En los últimos años el interés en los hongos ha ido en aumento. Han dejado de ser un simple ingrediente culinario para convertirse en una fuente de compuestos bioactivos y enzimas, biomateriales, etc. Ejemplo de esto son las aplicaciones industriales y de biotecnología fúngica, que incluyen micomateriales y bioplásticos, abordando el uso de micelio para crear materiales de construcción, embalajes biodegradables y alternativas al cuero. También se exploran las enzimas producidas por los hongos y su potencial en procesos industriales, biorremediación y producción de biocombustibles. Por último, la fungicultura avanzada aborda técnicas modernas de cultivo, automatización e inteligencia artificial aplicadas para optimizar la producción de hongos comestibles y medicinales a gran escala.
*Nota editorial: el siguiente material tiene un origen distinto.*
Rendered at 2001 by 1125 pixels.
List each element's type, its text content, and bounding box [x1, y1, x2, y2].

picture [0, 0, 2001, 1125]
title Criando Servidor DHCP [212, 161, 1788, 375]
En el ámbito de la salud, nutrición y farmacología, actualmente se estudian los compuestos bioactivos extraídos de hongos medicinales como Ganoderma lucidum, Cordyceps y Trametes versicolor, destacando su papel en el apoyo inmunológico y el tratamiento de enfermedades. Ejemplo del creciente uso de extractos de hongos es la introducción de un nuevo concepto: micoterapia integrativa, que trata la incorporación de extractos fúngicos en la medicina complementaria y la nutracéutica. Además, la nutrición fúngica, se enfoca en el papel de los hongos comestibles como fuente de proteínas, vitaminas y fibra en dietas sostenibles.
La sostenibilidad y el medio ambiente es otra área clave. Aquí, la biorremediación (micorremediación) explora el estudio y metodologías para utilizar hongos en la limpieza de suelos contaminados con hidrocarburos, pesticidas y metales pesados. La agricultura sostenible (micorrizas) explora el rol de las asociaciones simbióticas (micorrizas) en la mejora de la salud del suelo, la absorción de nutrientes y la resistencia de los cultivos. Adicionalmente, se están realizando estudios sobre la importancia de los ecosistemas fúngicos, que son vitales para la biodiversidad, la salud de los ecosistemas forestales y el ciclo de carbono.
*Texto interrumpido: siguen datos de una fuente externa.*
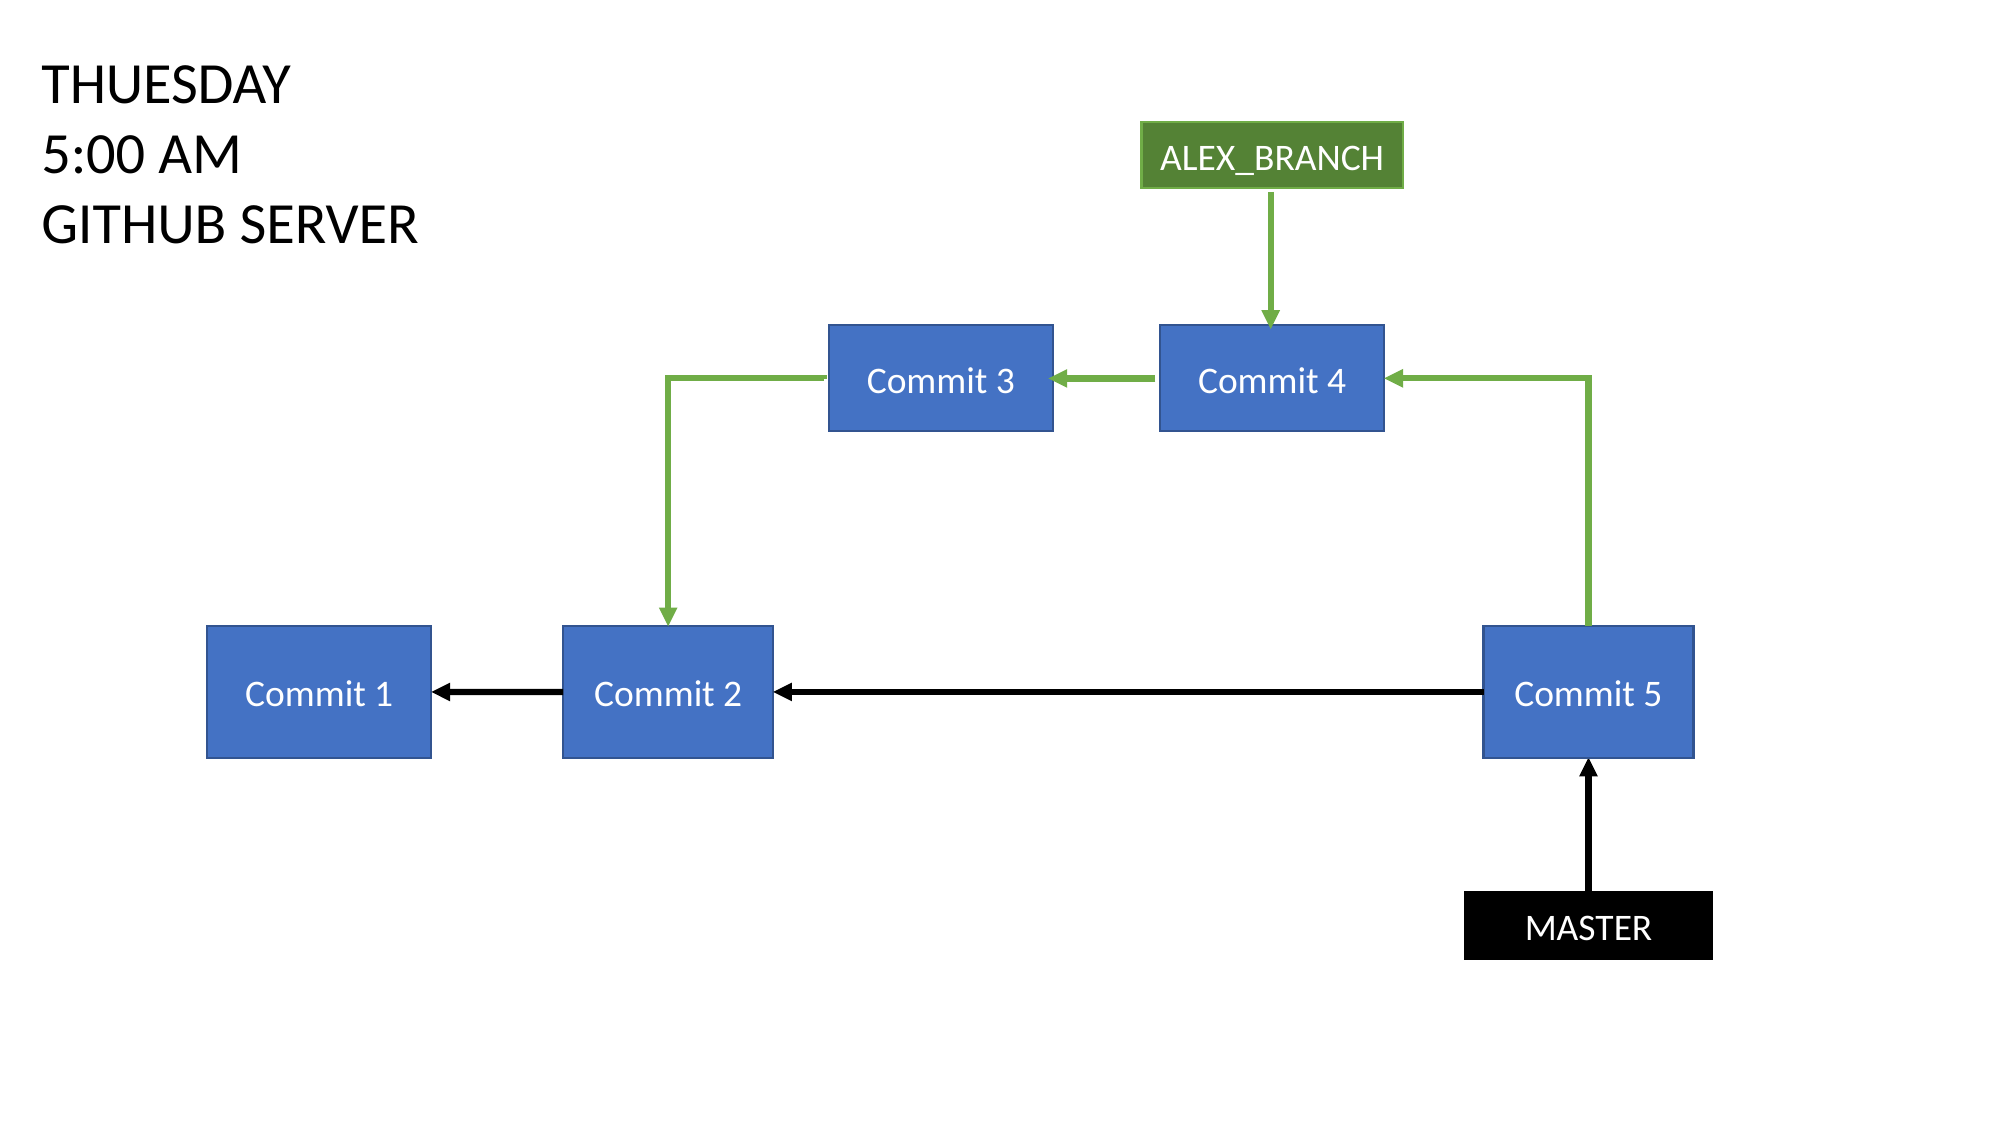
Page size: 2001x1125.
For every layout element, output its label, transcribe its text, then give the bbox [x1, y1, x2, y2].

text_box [207, 121, 1713, 959]
text_box THUESDAY 5:00 AM GITHUB SERVER [26, 37, 546, 263]
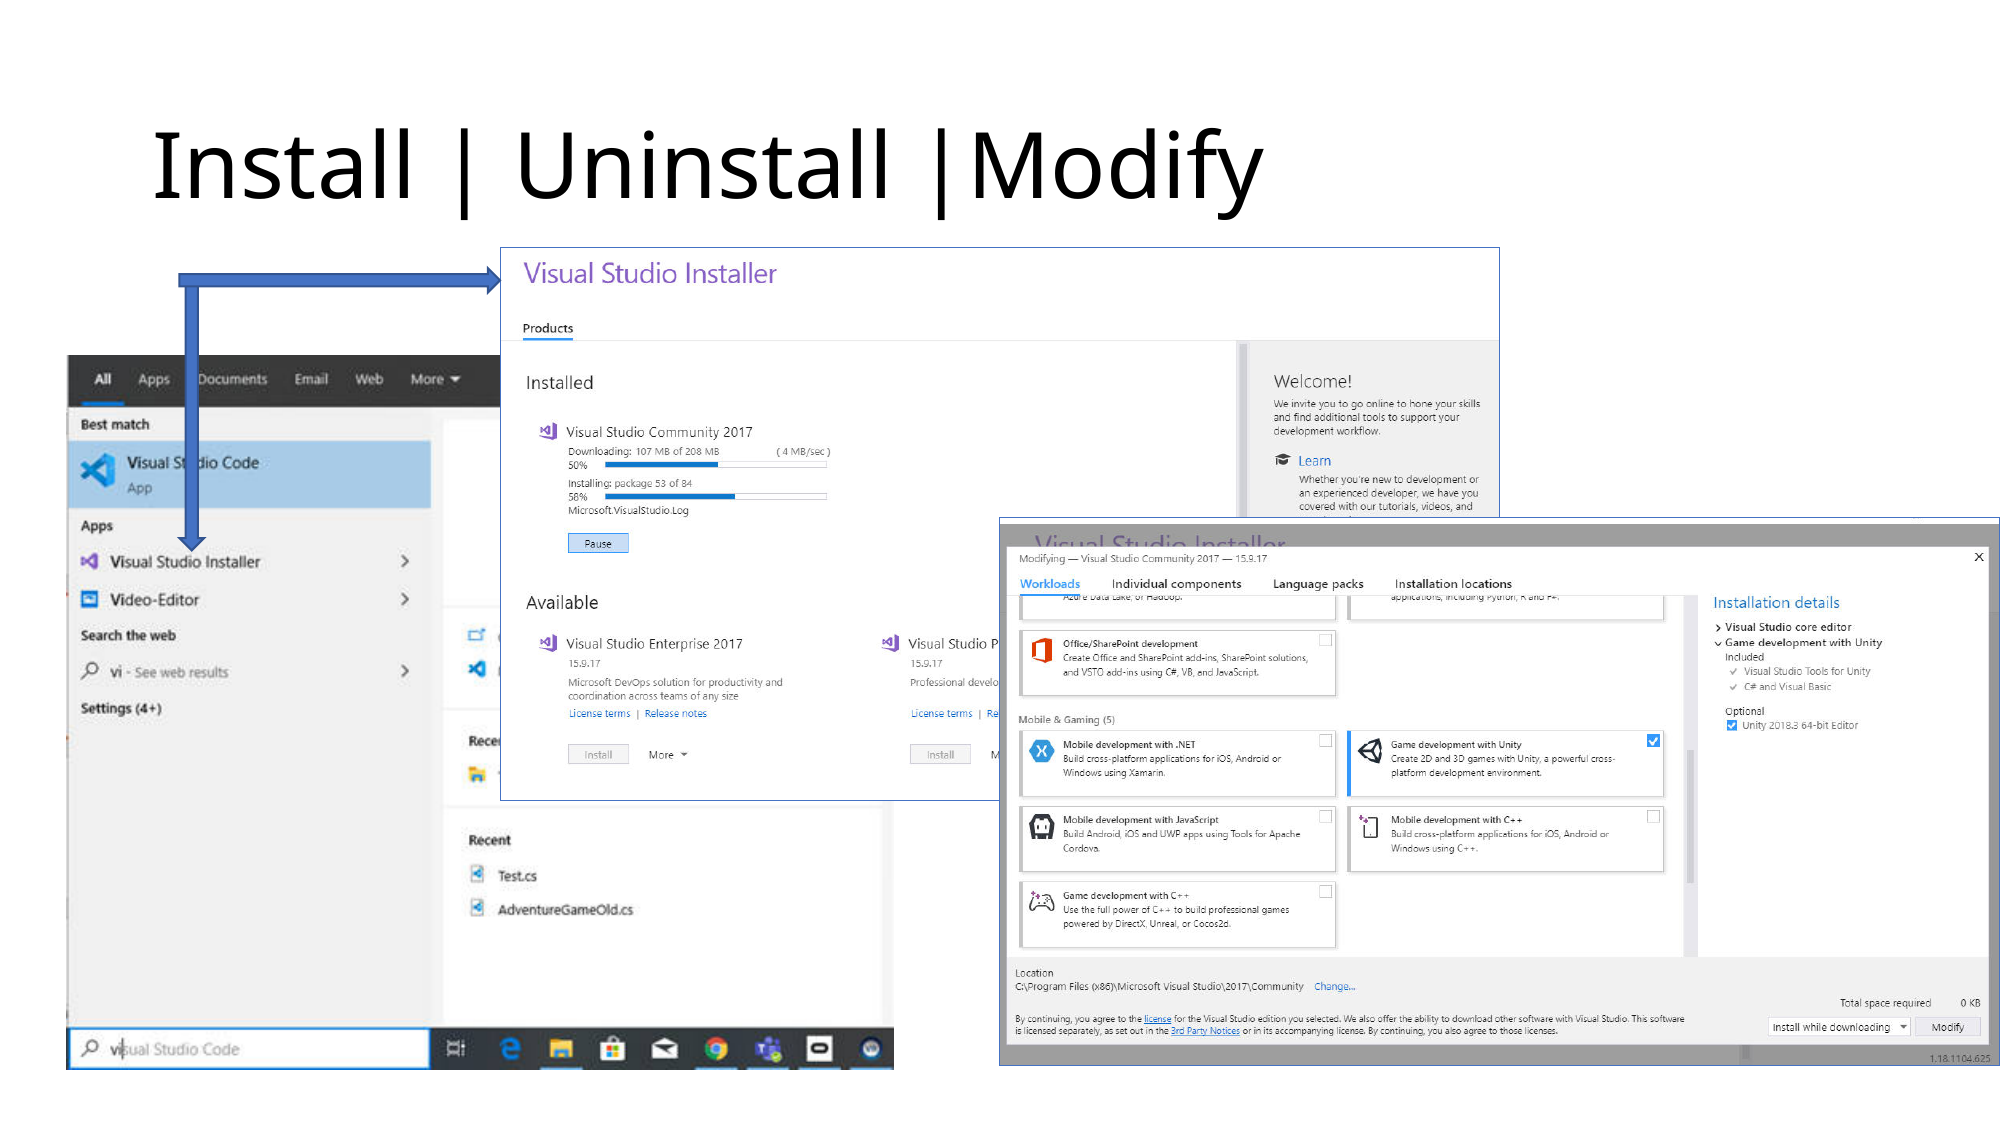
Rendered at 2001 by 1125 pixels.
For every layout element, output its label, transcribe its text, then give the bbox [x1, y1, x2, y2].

text_box [184, 288, 199, 355]
title Install | Uninstall |Modify [137, 59, 1863, 278]
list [66, 355, 894, 1070]
text_box [178, 265, 499, 295]
picture [499, 247, 2000, 1066]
Finalmente, es importante mencionar los numerosos emprendimientos y crecimiento del mercado fúngico. Realizar un análisis de las tendencias del mercado y las oportunidades de negocio en el sector, desde startups de alimentos funcionales hasta empresas de biomateriales nos orienta hacia donde se mueve el sector fúngico. En este sentido es importante conocer la regulación y certificación, cubriendo los marcos legales y los estándares de calidad para la producción y comercialización de productos fúngicos.
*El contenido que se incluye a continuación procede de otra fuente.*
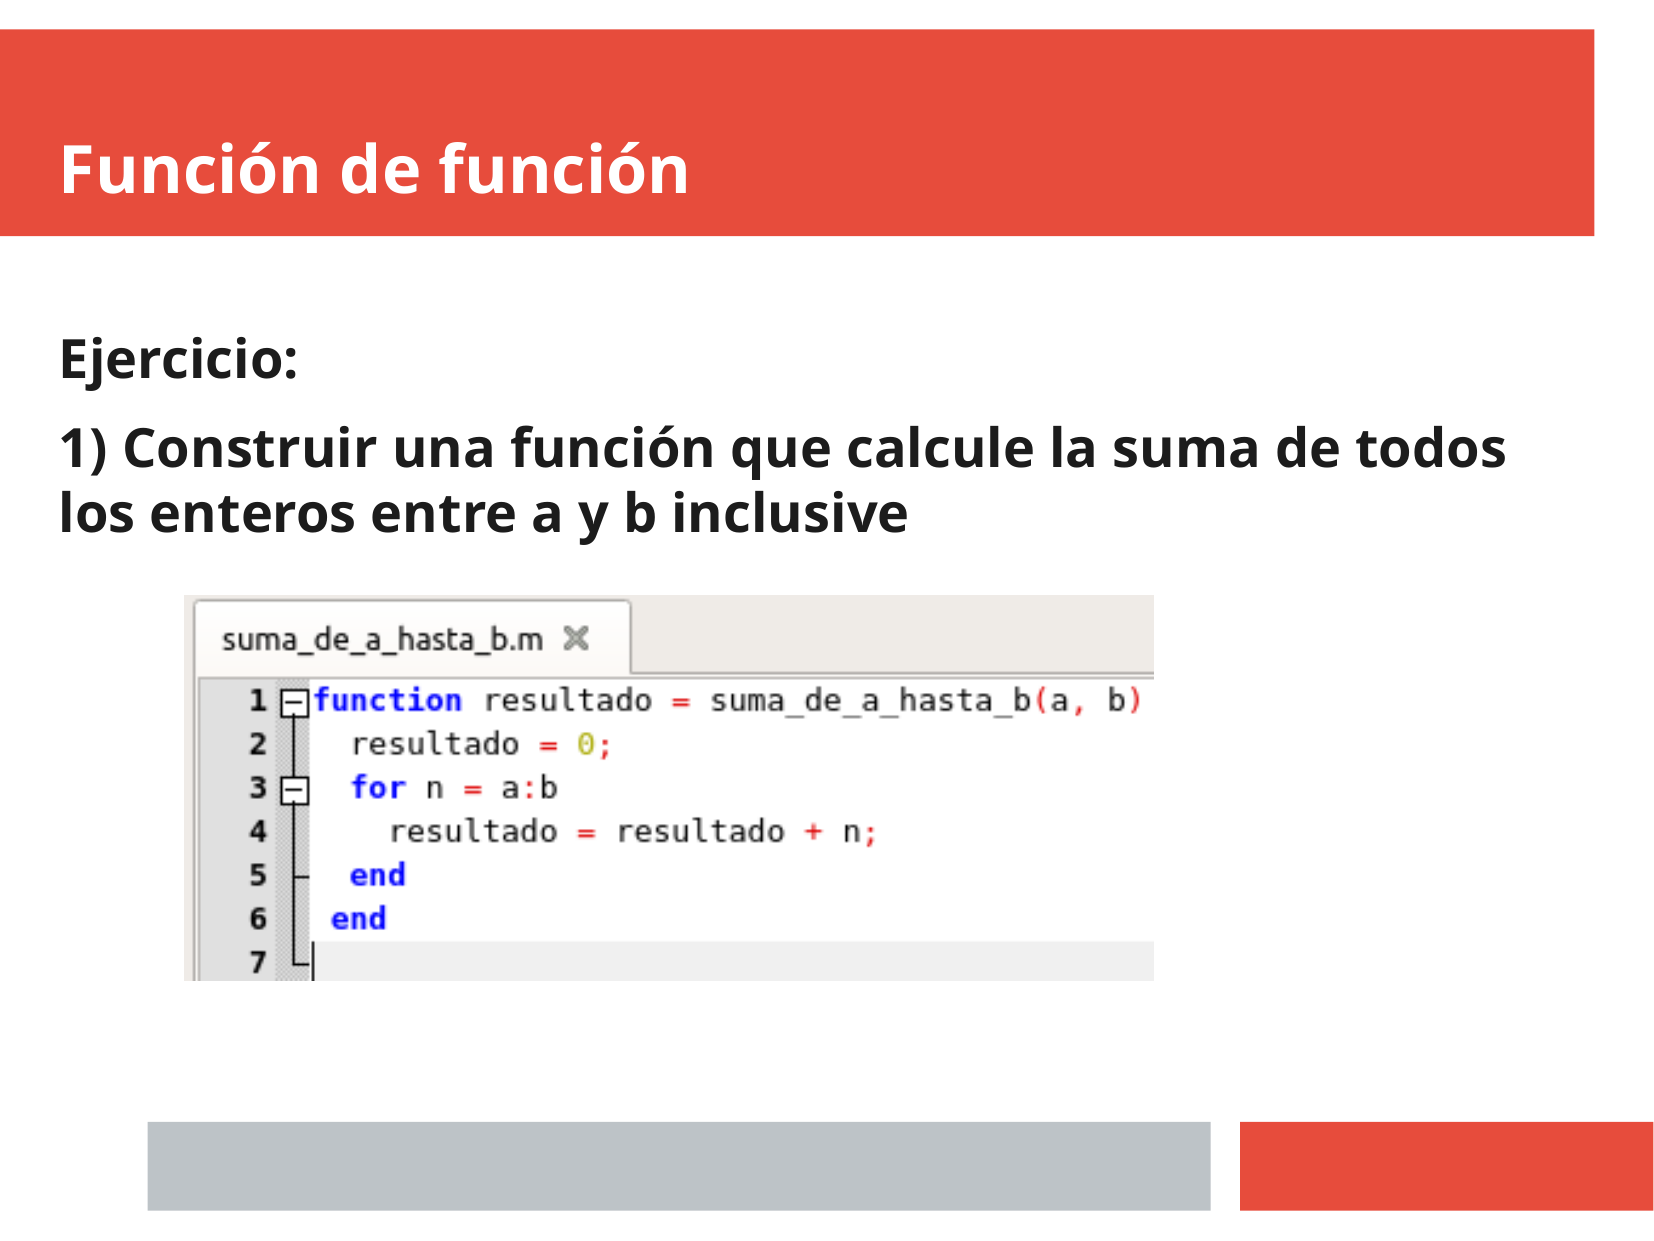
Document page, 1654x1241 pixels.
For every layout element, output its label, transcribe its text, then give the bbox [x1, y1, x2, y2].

text_box Función de función [58, 58, 1595, 207]
text_box Ejercicio: 1) Construir una función que calcule la suma de todos los enteros entre a y b inclusive [58, 324, 1565, 1093]
picture [184, 595, 1154, 981]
En este contexto, surge Funginnova 2026, el Primer Encuentro Nacional de Innovación y Desarrollo de Productos Fúngicos, organizado por el CIATEJ, el CIAD y el INIFAP. Este espacio reúne a una comunidad diversa —estudiantes, académicos, profesionales, emprendedores y empresas— interesada en el aprovechamiento de los hongos en ámbitos alimentarios, medicinales, ambientales e industriales, incluyendo el desarrollo de biomateriales.
El encuentro busca fortalecer la colaboración entre sectores y disciplinas, impulsando el uso, consumo y valorización de los hongos como recursos estratégicos para el desarrollo sostenible del país. A través de este espacio, se promueve el intercambio de conocimientos, la generación de alianzas y la exploración de nuevas aplicaciones dentro del amplio potencial del reino Fungi.
Más que una conferencia, Funginnova 2026 se posiciona como una plataforma para la colaboración interdisciplinaria, el networking y la incubación de ideas que contribuirán a definir el futuro de la micología en México y su proyección a nivel global.